Condoleezza Rice with Hungarian FM Kinga Goncz
Remarks with Hungarian Foreign Affairs Minister Kinga Goncz Before Their Meeting
Secretary Condoleezza Rice
October 12, 2006
SECRETARY RICE: Good afternoon. I would very much like to welcome Foreign Minister Goncz from Hungary. We have met before on a number of occasions including most recently in New York during the Transatlantic Dialogue and NATO. We have many issues that we will cover, including getting ready for the upcoming Riga Summit of our heads of state for NATO, but also bilateral issues in U.S.-Hungarian relations, which is just an excellent relationship. So thank you very much for being here.
FOREIGN MINISTER GONCZ: Thank you for the invitation. And I think first of all, thank you for your support.

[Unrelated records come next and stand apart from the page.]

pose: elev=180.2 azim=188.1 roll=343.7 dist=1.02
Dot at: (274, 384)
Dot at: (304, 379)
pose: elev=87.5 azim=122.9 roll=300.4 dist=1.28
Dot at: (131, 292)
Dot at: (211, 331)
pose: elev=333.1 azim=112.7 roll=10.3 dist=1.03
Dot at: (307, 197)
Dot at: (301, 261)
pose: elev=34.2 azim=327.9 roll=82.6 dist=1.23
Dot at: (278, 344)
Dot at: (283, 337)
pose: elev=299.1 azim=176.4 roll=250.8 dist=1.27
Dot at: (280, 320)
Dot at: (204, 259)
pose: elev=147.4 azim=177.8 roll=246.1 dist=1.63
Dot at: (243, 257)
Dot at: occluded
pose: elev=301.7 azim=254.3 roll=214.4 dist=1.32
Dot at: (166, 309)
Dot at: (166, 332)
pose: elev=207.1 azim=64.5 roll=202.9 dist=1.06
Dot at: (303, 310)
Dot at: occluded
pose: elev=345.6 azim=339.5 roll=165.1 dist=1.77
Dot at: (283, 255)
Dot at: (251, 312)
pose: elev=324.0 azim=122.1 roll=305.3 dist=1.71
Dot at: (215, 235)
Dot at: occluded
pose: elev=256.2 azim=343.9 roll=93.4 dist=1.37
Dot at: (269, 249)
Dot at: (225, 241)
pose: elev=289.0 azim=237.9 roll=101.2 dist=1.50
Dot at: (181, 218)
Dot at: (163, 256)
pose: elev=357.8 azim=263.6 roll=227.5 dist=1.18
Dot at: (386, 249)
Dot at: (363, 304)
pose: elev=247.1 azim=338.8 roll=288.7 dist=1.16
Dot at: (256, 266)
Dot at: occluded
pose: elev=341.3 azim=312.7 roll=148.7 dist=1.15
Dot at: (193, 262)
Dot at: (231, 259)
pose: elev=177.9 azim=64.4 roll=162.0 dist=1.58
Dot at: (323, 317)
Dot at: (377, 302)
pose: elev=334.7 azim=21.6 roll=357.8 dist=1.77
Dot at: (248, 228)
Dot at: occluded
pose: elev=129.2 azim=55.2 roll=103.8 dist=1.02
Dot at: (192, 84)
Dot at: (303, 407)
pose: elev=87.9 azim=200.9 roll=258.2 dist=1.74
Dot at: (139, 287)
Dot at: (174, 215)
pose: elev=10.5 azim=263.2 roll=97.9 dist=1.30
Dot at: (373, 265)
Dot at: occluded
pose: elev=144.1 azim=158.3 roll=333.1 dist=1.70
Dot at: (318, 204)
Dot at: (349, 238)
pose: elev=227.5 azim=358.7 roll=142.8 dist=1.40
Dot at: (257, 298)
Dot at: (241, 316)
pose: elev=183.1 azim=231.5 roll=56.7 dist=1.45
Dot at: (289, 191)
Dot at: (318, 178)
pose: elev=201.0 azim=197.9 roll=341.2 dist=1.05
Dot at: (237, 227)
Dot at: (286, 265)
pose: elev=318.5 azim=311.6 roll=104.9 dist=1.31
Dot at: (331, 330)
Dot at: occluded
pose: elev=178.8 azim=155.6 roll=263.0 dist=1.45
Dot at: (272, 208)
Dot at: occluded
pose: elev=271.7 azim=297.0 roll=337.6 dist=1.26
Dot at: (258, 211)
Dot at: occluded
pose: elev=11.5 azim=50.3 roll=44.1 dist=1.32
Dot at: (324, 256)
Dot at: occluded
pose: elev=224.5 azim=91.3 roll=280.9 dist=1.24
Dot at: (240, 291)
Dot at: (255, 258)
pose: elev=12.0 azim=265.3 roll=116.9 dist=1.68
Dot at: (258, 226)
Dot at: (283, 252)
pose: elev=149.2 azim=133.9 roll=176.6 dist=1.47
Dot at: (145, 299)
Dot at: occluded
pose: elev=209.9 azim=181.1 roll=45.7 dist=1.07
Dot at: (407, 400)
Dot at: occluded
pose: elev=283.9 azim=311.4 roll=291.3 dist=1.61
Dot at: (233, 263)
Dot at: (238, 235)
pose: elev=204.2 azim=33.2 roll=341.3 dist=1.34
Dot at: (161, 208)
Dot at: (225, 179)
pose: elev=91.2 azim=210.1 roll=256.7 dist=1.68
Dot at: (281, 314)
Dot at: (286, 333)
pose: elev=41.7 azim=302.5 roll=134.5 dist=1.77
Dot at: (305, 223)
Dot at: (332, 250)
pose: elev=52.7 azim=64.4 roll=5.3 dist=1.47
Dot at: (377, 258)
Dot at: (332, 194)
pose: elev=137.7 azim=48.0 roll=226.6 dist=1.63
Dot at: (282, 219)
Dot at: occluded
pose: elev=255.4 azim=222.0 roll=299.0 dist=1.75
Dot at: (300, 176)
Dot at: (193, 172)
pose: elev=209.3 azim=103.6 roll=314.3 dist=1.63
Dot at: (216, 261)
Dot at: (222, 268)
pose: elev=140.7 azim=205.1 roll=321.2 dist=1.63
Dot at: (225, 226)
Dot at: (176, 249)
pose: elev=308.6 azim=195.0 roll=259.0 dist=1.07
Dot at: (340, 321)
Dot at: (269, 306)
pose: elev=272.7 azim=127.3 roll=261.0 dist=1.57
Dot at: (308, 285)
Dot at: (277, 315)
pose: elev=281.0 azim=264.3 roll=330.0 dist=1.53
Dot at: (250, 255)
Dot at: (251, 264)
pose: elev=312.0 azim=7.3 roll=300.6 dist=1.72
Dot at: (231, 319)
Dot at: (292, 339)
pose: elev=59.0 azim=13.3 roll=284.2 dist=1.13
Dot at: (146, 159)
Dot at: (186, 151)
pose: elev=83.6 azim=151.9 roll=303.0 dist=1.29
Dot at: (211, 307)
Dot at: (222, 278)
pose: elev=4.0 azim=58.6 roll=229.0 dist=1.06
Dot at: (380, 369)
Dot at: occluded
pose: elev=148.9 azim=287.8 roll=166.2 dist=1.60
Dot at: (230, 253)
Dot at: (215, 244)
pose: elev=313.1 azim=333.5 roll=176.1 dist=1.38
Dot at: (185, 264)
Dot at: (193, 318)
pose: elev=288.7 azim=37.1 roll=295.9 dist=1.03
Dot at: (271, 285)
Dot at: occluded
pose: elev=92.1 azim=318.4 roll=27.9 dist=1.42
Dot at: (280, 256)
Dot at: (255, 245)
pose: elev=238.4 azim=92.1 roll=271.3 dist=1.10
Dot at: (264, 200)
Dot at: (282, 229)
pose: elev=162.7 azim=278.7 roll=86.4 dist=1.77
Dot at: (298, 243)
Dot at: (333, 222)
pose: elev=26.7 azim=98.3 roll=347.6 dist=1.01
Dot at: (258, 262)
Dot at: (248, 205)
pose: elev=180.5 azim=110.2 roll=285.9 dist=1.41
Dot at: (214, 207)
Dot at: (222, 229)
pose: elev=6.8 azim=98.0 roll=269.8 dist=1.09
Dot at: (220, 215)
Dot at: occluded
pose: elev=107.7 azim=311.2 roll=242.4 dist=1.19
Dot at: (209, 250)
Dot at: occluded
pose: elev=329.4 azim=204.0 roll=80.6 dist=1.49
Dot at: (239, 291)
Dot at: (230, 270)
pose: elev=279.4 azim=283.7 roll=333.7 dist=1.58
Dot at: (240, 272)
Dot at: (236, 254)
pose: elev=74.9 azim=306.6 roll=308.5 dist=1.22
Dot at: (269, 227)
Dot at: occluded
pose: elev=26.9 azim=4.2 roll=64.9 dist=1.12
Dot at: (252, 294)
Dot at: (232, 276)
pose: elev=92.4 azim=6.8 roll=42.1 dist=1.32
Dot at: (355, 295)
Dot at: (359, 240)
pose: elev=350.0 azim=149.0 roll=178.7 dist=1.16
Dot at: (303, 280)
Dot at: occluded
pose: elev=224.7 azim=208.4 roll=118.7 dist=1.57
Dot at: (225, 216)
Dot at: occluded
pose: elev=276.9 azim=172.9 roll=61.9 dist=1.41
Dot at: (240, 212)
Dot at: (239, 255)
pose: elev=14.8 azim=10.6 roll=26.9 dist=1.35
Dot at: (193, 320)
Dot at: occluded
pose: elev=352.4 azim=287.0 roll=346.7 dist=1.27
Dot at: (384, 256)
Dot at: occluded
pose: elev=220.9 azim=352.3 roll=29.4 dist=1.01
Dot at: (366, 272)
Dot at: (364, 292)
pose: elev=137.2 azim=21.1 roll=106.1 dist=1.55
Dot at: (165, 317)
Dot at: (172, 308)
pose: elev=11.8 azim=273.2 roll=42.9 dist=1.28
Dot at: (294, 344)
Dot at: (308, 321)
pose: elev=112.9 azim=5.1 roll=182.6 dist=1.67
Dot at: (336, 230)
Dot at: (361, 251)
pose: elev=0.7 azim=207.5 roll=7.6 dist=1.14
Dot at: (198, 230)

In terms of '56 and the anniversary of '56, because I know that you personally were so much involved and so much committed to have this anniversary is very nice and very -- extremely nice event in the U.S. It is very important for Hungarians. I think you know that it was an important moment of our history. And I was so glad to see that there are exhibitions, concerts, all kinds of books, some are published about this issue. And I know that you personally know quite a lot about this region and you were interested in this region and working in this.
SECRETARY RICE: Well, thank you. It was an inspiration, the Hungarians, to everyone. And I wrote one of my first papers as an academic on that revolution so --
FOREIGN MINISTER GONCZ: I know.
SECRETARY RICE: -- So thank you. It's so great to meet you.
FOREIGN MINISTER GONCZ: Thank you very much.
QUESTION: Madame Secretary, after your talks with Councilor Tang this morning (inaudible) support of a resolution (inaudible)?
SECRETARY RICE: We had excellent talks with Councilor Tang. He also met with the President. I think the Chinese clearly understand the gravity of the situation. They clearly understand that the North Koreans in doing this have made the environment much less stable and much less secure. And they're working very hard in New York, but I believe we'll get a very good resolution that will demonstrate to the North Koreans that the international community is very much united in its condemnation of this test that was carried out a couple of days ago.
QUESTION: Do you expect (inaudible) tomorrow, Madame Secretary?
SECRETARY RICE: I don't know if it will be tomorrow, but I think it will be soon. Things are moving along at the UN. Thank you.